Bruxelles – I due marò italiani in carcere in India non possono aspettarsi a breve un cambiamento della loro situazione. Il governo italiano può fare poco ed anche l’Unione europea non sembra essere nelle condizioni di realizzare interventi significativi. Nella giornata di ieri il presidente del Consiglio Mario Monti ha lungamente incontrato a Bruxelles il capo della diplomazia europea, Catherine Ashton, e il ministro degli Esteri Giulio Terzi ha riferito sulla questione davanti al Senato, a Roma.
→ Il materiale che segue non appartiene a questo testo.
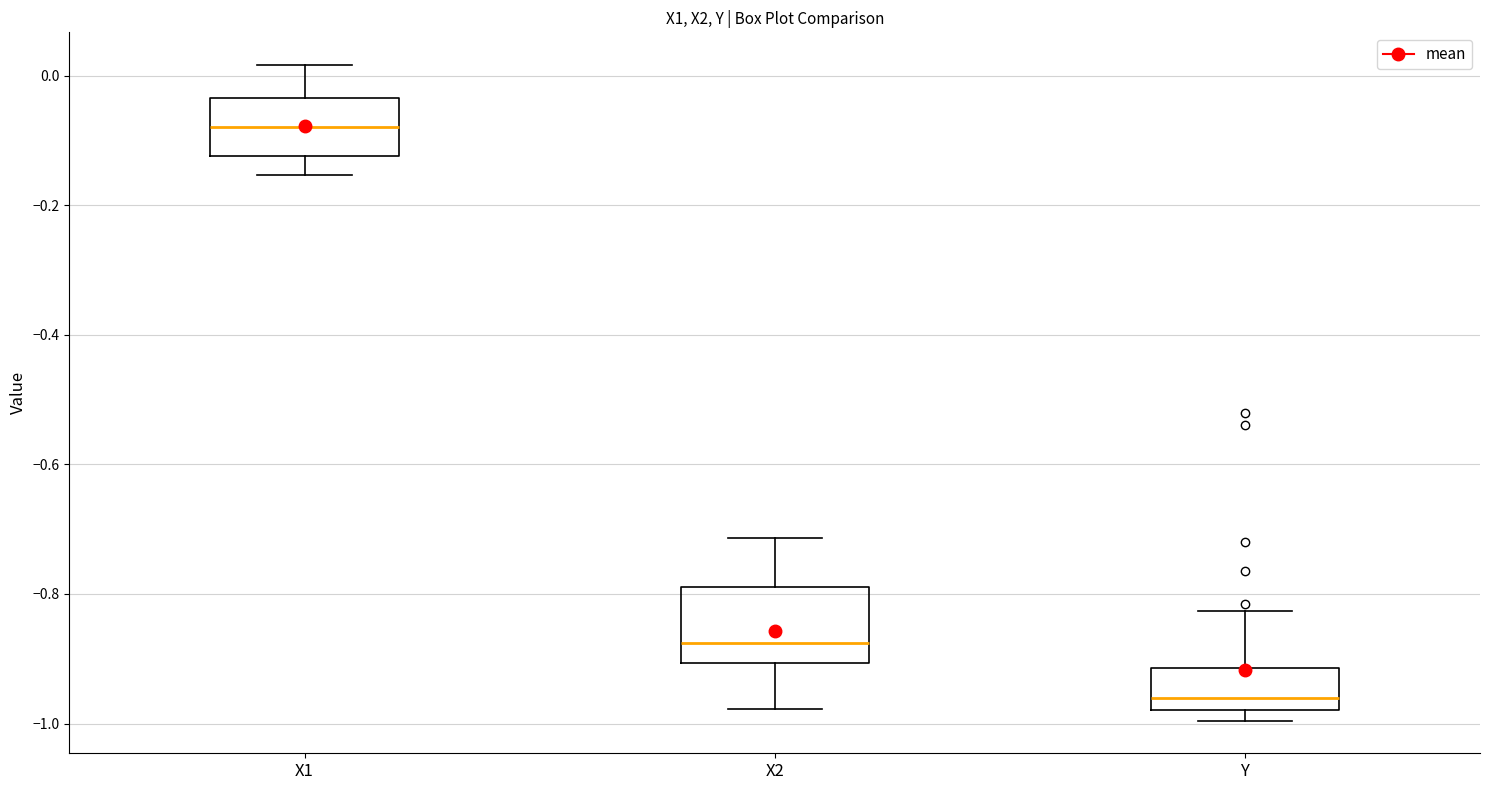

Reading left to right, transcribe this box plot: for each box, give where its median line is, the range the box spans, and where its two whiskers end, as read against the y-axis. The values are not printed on the chart, so give them approximately, as read against the axis.

X1: median -0.08, box -0.12 to -0.04, whiskers -0.16 to 0.02
X2: median -0.88, box -0.90 to -0.78, whiskers -0.98 to -0.72
Y: median -0.96, box -0.98 to -0.92, whiskers -1.00 to -0.82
La questione è talmente pasticciata che Ashton non ha nemmeno chiaro che i due italiani arrestati in India sono militari ed anche due pubblici ufficiali. Al termine dell’incontro con Monti, come tradizione, dagli uffici della baronessa britannica è stato diffuso un comunicato che rendeva conto ai giornalisti del colloquio. Nel testo si parlava di personale di “sicurezza privata” a bordo delle navi mercantili. Ad una domanda al proposito la portavoce di Ashton ha mostrato imbarazzo davanti alla sala stampa di Bruxelles, fornendo una generica risposta sulla necessità di definire nuove regole sulla presenza di personale a difesa delle navi a rischio pirateria. Nel palazzo del Consiglio europeo, dove Monti aveva incontrato Ashton e dove il premier ancora era presente per partecipare all’Ecofin, la questione ha agitato le acque, al punto che la presidenza del Consiglio, in tutta fretta, ha messo a punto un comunicato quasi identico a quello di Ashton, dove però si precisava che le nuove regole devono riguardare “la presenza di personale delle forze armate a bordo di navi mercantili”. Un paio d’ore dopo anche il comunicato della baronessa veniva “aggiornato”, mettendo una toppa sull’infelice frase.
Per il resto dall’incontro è solo uscito che l’Alto rappresentante per la politica estera “ha riferito” sui contatti avuti con le autorità indiane e “si è impegnata a intraprendere ogni ulteriore passo per una soluzione positiva”. C’è molta prudenza a Bruxelles, anche perché, come spiega una fonte del Consiglio, “l’Ue ha più bisogno dell’India che il contrario”, e quindi si cammina con i piedi di piombo. Quello che è risultato evidente in tutta la vicenda è una approssimazione nell’approccio all’intervento antipirateria, sia a livello europeo sia a livello italiano. Se Ashton “sottolinea la necessità di inserire questo incidente (sic) nel più ampio contesto della cooperazione internazionale anti-pirateria e più specificamente del tema della regolazione della protezione a bordo delle navi”, che evidentemente ha delle lacune, dal lato italiano manca chiarezza sulle regole stabilite a cura dell’allora ministro della Difesa Ignazio La Russa sulla presenza di militari sulle navi mercantili italiane. Terzi ha spiegato al senato di “non avere titolo né autorità per modificare la decisione del comandante”, di portare la Enrica Lexie dalle acque internazionali ad un porto indiano. I militari italiani, investiti del ruolo di pubblici ufficiali secondo la convenzione stabilita tra Difesa ed armatori, sembrano dunque sottoposti all’autorità di un privato (l’armatore della nave) e non a quella dello Stato. “C’è un problema nella catena di comando italiana, bisognerebbe conoscere il testo della convenzione”, osserva un esperto di questioni internazionali a Bruxelles.
Ora Massimiliano Latorre e Salvatore Girone non possono far altro che aspettare tempi migliori, che passino le elezioni nello stato indiano del Kerala e che le acque si calmino. “Un eccesso di muscolarità adesso sarebbe pericoloso, è meglio far decantare la questione. In questo Ashton non sbaglia”, spiega un esperto di cose indiane. Vuol dire settimane, forse mesi, nella speranza che l’esame balistico dimostri che non sono state le armi italiane ad uccidere i due pescatori indiani.